Biyolojik Çeşitlilik Sözleşmesi 15. Taraflar Konferansı'ndan beklentiler

2021-10-12 11:21:22

Biyolojik Çeşitlilik Sözleşmesi 15. Taraflar Konferansı'ndan beklentiler_fororder_duoyangxing

Biyolojik Çeşitlilik Sözleşmesi 15. Taraflar Konferansı (COP15) dün Çin’in Yunnan eyaletinin merkez kenti Kunming’de başladı.

Birleşmiş Milletler (BM) Genel Sekreter Yardımcısı ve BM Çevre Planlama Programı İcra Direktörü Inger Andersen, tüm dünyadaki devletler ile işletmelerin ekolojik ortamın güvenliğini ön plana alması ve yönetim ve piyasa alanlarındaki sorunları çözmesi gerektiğini belirtti.

İnsanlığın sürdürülebilir kalkınması için dünya ülkelerinin ortak çaba göstermesi gerektiğinin altını çizen Andersen, “2021 yılının son aylarındaki çabalarımız, biyolojik çeşitliliğin azalması ve iklim değişikliği gibi sıkıntıların çözülmesi açısından büyük önem taşıyor. Biyolojik Çeşitlilik Sözleşmesi 15. Taraflar Konferansı’nda 2020 yılı sonrasında küresel biyolojik çeşitliliğin korunmasına ilişkin planların yerine getirilmesi için ortak çaba göstereceğiz.” dedi.

Uluslararası Bambu ve Hintkamışı Topluluğu (INBAR) Genel Sekreter Yardımcısı Lu Wenming yaptığı açıklamada, bugünlerde biyolojik çeşitliliğin korunmasının daha büyük önem arz ettiğini, COP15 sayesinde uluslararası toplumun biyolojik çeşitliliği koruma çabalarını daha ileriye taşımasını ümit ettiğini vurguladı.

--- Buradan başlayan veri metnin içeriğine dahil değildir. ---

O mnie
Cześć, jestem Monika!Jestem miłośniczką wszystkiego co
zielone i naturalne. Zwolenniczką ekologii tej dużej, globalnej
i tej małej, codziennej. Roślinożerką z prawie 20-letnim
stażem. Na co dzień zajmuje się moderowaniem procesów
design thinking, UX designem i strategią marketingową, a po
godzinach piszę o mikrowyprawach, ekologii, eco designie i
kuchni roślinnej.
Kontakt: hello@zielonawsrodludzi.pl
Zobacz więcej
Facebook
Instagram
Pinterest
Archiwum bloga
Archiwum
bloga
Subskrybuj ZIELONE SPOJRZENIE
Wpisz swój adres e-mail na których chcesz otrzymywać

Lu, “Gelecek 10 yıl, BM Ekolojik Sistemin Yeniden Oluşturulması Programı uygulanacak. Bu program biyolojik çeşitliliğin korunması bakımından çok faydalı. Dünya ülkelerinin COP15 sırasında biyolojik çeşitliliğin korunması konusundaki çabalarını daha da ileri taşımasını ümit ediyorum.” ifadelerini kullandı.

ClientEarth Derneği’nin Beijing’deki Temsilcisi Dimitri Nicolas de Boer, COP15’e başkanlık eden Çin’in çevre koruma alanında daha yapıcı önlemler aldığını gördüğünü kaydetti.

Dimitri Nicolas de Boer, “İlk olarak, Çin uluslararası toplumun biyolojik çeşitliliği koruma çalışmalarına finansal desteğini artırdı. İkinci olarak, son yıllarda Çin hükümeti, topraklarında birçok ekolojik kırmızı çizgi çizdi, söz konusu deneyimler denizin korunmasında kullanılabilir. Üçüncü olarak, yeşil tedarik zincirinin korunması hususundaki çabaları da son derece dikkate değer. Dördüncü olarak, Çin’in iklim değişikliğiyle mücadele taahhütlerini yerine getirdiğini görüyoruz.” diye konuştu.  

Paulson Enstitüsü Danışmanı Terry Townshend, Çin’de 10 yıl yaşadığını ve bu süreçte biyolojik çeşitliliği koruma politikalarının geliştirildiğini ve ekolojik çevrenin daha iyi bir şekilde korunduğunu gördüğünü söyledi. Townshend, dünya ülkelerinin COP15’de belirlenecek hedeflere önem vermeleri gerektiğini dile getirdi.